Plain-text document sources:
== == ==

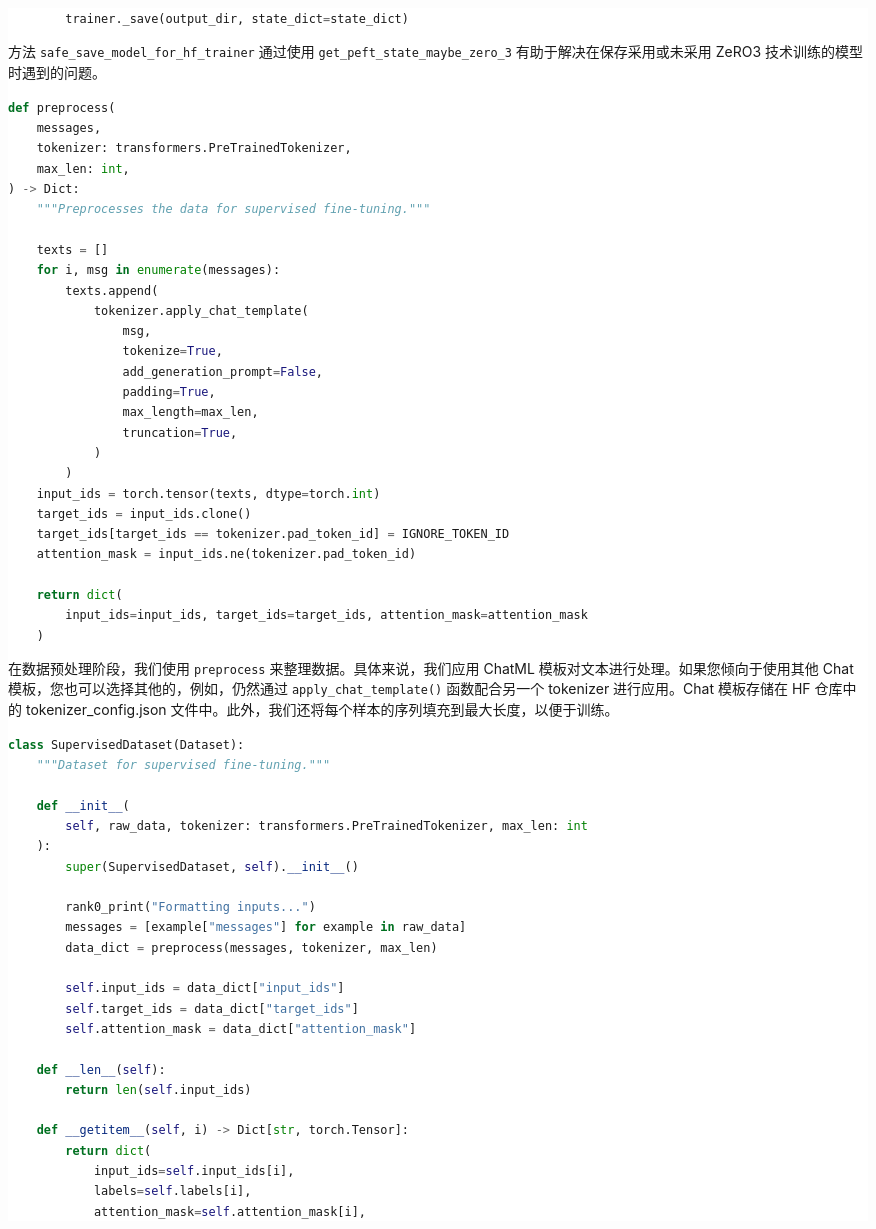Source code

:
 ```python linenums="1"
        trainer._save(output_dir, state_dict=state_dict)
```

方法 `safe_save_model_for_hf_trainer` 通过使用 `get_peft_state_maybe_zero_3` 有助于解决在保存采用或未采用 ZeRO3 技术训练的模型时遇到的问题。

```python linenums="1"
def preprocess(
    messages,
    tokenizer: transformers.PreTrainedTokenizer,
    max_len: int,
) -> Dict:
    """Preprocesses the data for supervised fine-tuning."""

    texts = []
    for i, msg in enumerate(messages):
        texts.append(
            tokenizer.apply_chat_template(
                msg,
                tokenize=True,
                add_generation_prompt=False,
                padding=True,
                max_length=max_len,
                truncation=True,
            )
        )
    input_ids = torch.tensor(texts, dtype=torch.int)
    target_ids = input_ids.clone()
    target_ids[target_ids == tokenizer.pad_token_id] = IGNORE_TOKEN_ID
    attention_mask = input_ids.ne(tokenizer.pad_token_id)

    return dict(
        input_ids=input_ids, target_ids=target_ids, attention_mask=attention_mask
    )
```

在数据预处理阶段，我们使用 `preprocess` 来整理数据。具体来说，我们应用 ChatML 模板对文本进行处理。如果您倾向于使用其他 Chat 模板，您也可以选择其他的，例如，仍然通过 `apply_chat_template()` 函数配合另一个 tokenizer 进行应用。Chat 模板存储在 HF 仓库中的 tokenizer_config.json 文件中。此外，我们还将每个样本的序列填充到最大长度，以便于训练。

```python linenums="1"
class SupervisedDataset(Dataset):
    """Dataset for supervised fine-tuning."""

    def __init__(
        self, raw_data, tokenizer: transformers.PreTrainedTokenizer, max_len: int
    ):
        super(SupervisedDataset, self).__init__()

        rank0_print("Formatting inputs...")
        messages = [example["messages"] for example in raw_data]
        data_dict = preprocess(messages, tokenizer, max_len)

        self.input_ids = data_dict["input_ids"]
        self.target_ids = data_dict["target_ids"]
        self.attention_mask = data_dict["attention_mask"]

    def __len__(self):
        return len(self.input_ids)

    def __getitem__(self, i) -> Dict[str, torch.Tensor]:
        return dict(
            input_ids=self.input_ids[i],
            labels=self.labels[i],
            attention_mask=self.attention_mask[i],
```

== == ==

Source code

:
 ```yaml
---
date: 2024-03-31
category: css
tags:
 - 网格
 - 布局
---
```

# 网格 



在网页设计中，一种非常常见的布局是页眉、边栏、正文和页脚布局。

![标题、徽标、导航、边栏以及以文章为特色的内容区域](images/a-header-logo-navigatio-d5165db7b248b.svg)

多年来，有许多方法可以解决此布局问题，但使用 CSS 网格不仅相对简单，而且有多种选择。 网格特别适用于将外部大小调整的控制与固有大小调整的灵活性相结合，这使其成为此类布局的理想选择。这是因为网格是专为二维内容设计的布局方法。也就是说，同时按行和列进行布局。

== == ==

* [Task to carry out] All lines that hold the word "tuning" should be copied from the data.

* [Response to this task]
    """Preprocesses the data for supervised fine-tuning."""
    """Dataset for supervised fine-tuning."""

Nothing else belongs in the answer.